━━━ Source passage

A “thrifty” gene that may have once protected Samoans in times of food scarcity could now be contributing to their record-high rates of obesity, a new study reports.

In a paper published in Nature Genetics, a team of scientists including Yale School of Public Health researcher Nicola Hawley, Ph.D., assistant professor in the Department of Chronic Disease Epidemiology, links a gene variant, common in the local population but rare in the rest of the world, with a higher body mass index (BMI).

gene

While obesity is reaching pandemic levels world wide, the problem is of acute concern in the South Pacific Island of Samoa, where 80 percent of men and 91 percent of women are obese, and BMI has reportedly risen at five times the global rate over the past 30 years.

To find the gene related to higher BMI, the research team genotyped more than 600,000 markers on the genomes of more than 3,000 Samoans from 33 villages across Samoa. On chromosome five, they were able to pinpoint a mutation as the variant associated with a substantially increased risk of obesity when present. This variant, while common in Samoans, is virtually nonexistent in other populations and has an effect size much larger than other known obesity risk variants. Interestingly, while the mutation increases risk of obesity, it simultaneously appears to protect against diabetes risk.

“This is a fascinating finding,” said Hawley, one of the paper’s first authors. “We have more work to do to understand how this mutation really exerts it effect, but we hope that with that understanding we may be able to develop much better interventions for use in the Samoan setting.”

While the gene is a strong indicator of a genetic cause for obesity, it is just one of many factors that contribute to Samoa’s record rates of obesity. In her previous research, Hawley outlined the environmental factors that have exacerbated the obesity crisis there, including greater consumption of processed foods and more sedentary lifestyles.

━━━━━━
━━━ Entries supplied

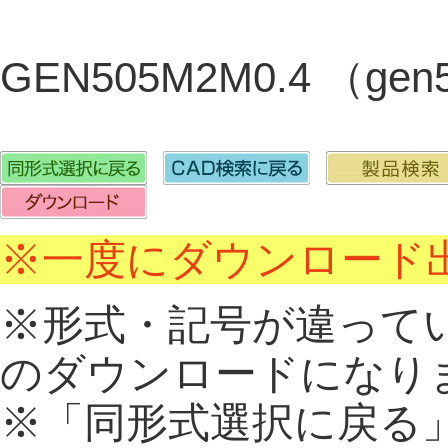
GEN505M2M0.4 （ge
※一度にダウンロード出
※形式・記号が違って
のダウンロードになり
※「同形式選択に戻る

━━━━━━

*Try it:*
From the passage on the Samoan obesity gene, copy the words word for word, starting with "In a paper published" and going on through "mass index (BMI).".

*Task solution:*
In a paper published in Nature Genetics, a team of scientists including Yale School of Public Health researcher Nicola Hawley, Ph.D., assistant professor in the Department of Chronic Disease Epidemiology, links a gene variant, common in the local population but rare in the rest of the world, with a higher body mass index (BMI).